Philip Sullivan and Ellen Connor Family

Philip Sullivan and Ellen Connor Family
Philip Sullivan and Ellen Connor Family: From left to right: James Sullivan, James Gahagan, Ann Sullivan Gahagan, Philip M. Sullivan, Honora "Nonie" Mahoney, Thomas Hoy, Mary Sullivan Hoy, Pete Sullivan, Ellen Madigan Sullivan, Alex Sullivan, Maggie Sweeny Sullivan, Frank Sullivan; Seated: Philip J. Sullivan and Ellen Connor Sullivan, c1908-1909

About Philip Sullivan and Ellen Connor

About Philip J. Sullivan and Ellen Connor

Philip J. Sullivan, son of Patrick Sullivan and Rose (last name most likely Corcoran) was born on January 6, 1840 in Dennbane, County Cavan. He was one of ten children. He and his wife Ellen Connor, daughter of James Connor (c1818-1897) and Anastasia Colfer (Colfour) (c1821-1884) was born 1843 in Taghmon, County Wexford, also had ten children. Philip immigrated c1856 and Ellen c1855, both with their parents and siblings. Philip and Ellen married in Chicago in 1865. They owned a grocery store on the southwest side of Chicago from 1871-c1900s. By 1910, they were living at 833 Madison in Evanston, Illinois, where they spent the rest of their lives. They had ten children: Mary, Anastasia (Ann), James (Jay), Infant, Frances (Frank), Peter, Alexander (See also Sullivan/Madigan Genealogy), Michael, Charles, and Philip. Philip Sr. died of a cerebral hemorrhage on May 26, 1915 and Ellen died of a stroke on December 3, 1919.

Click on image to enlarge


Friday, July 16, 2010

Origin of Sullivan and Connor Names

The great and illustrious Irish family of (O) Sullivan descend from Eoghan Mor, father of the famous Olioll Olum, 3rd Century King of Munster. The Mac Carthy's, O'Keeffes and O'Callaghans were the other leading families of the Munster Eoghanacht i.e., descended from the above mentioned Eoghan, but (O)Sullivan remains the most widespread surname in Munster. The surname is an anglicized form of the Gaelic "O'Suileabhan". The Gaelic prefix "O" indicates "male descendant of", plus the personal byname Suileabhan, variously interpreted as "hawk-eyed" or "one-eyed". Several members of the clan were lords of the territory near Cahir, (Co. Tipperary), prior to the Anglo-Norman invasion. From 1200 on, they spread to Counties Cork and Kerry dividing into two main septs - O'Sullivan Mor and O'Sullivan Beare. The senior chieftain of the former sept had his stronghold at Kenmare Bay, Co. Kerry, and the latter chieftain was lord of Beare and Bantry. Owen Rua O'Suileabhan (1748-1784), was a great lyric poet, and Sir Arthur Sullivan, (1842-1900), of the Gilbert and Sullivan operas, was of Irish descent. The first recorded spelling of the family name is shown to be that of Donal O'Sullivan Beare, which was dated 1560-1618, hero of the Siege of Dunboy, recorded in "Records of Dunboy, Bantry Bay", during the reign of Queen Elizabeth 1st, known as "Good Queen Bess", 1558 - 1603.

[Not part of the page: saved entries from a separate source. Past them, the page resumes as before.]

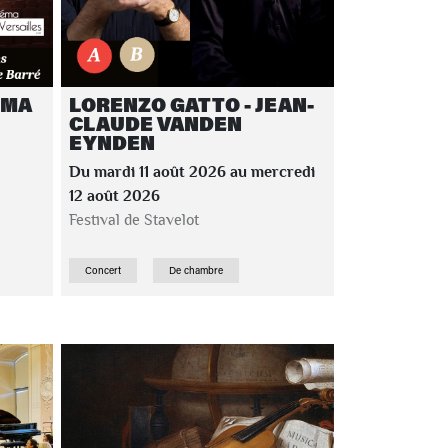
ÉMA
LORENZO GATTO - JEAN-
CLAUDE VANDEN
EYNDEN
Du mardi 11 août 2026 au mercredi
12 août 2026
Festival de Stavelot
Concert
De chambre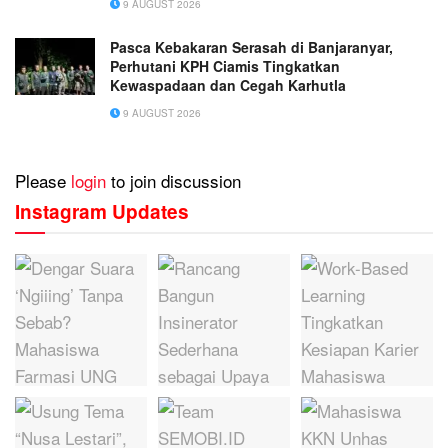
9 AUGUST 2026
Pasca Kebakaran Serasah di Banjaranyar,
Perhutani KPH Ciamis Tingkatkan
Kewaspadaan dan Cegah Karhutla
9 AUGUST 2026
Please
login
to join discussion
Instagram Updates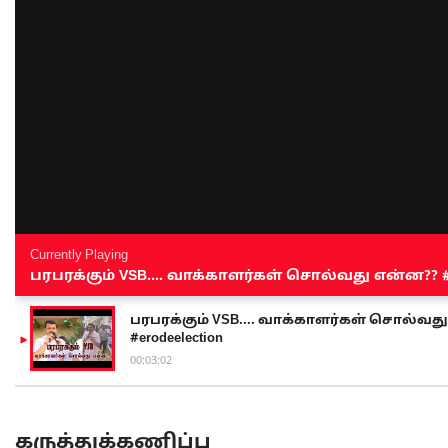
Currently Playing
பரபரக்கும் VSB.... வாக்காளர்கள் சொல்வது என்ன?? #sen
பரபரக்கும் VSB.... வாக்காளர்கள் சொல்வது எ
#erodeelection
00:03:02
கருத்துக்கணிப்பு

This interesting surname, with variant spellings Con, Cone, Connell, Connelly, Connor, Couroy and Conne, widespread in the Auchry area of Aberdeenshire, and in the Province of Ulster, is an Anglicized form of the old Scots Gaelic "Siol Cuin" or "Con", literally meaning "the seed or race of Con", a byname from the Gaelic "con", hound. Bearers of this name proudly claim to be a branch of the great Clan Donald, through descent from a 13th Century William Con, "lauchfull sonne to Donald of the Iles and Kyntyr, chief of the Mackdonald". Members of this clan came to Ireland in the 13th Century and established themselves as gallowglasses in Ulster. However, in this Province, Conn may also derive from MacConn, itself, an Anglicized form of the rare County Down patronymic Mac Mhiolchon, "son of the hound-like one". George Con was the Pope's agent at the court of Charles 1's queen (1636 - 1639); Agnes, daughter of Robert Conn, was christened in Drumbo Presbyterian, County Down, on August 1st 1707, and on April 9th 1847 Catherine Conn was a famine emigrant to New York City. The first recorded spelling of the family name is shown to be that of William Conn, witness to the laird of Balfour's bond, which was dated 1552, "Records of Aberdeenshire", Scotland, during the reign of Queen Mary, known as "Mary Queen of Scots", 1542 - 1567. Surnames became necessary when governments introduced personal taxation. In England this was known as Poll Tax. 
Throughout the centuries, surnames in every country have continued to "develop" often leading to astonishing variants of the original spelling.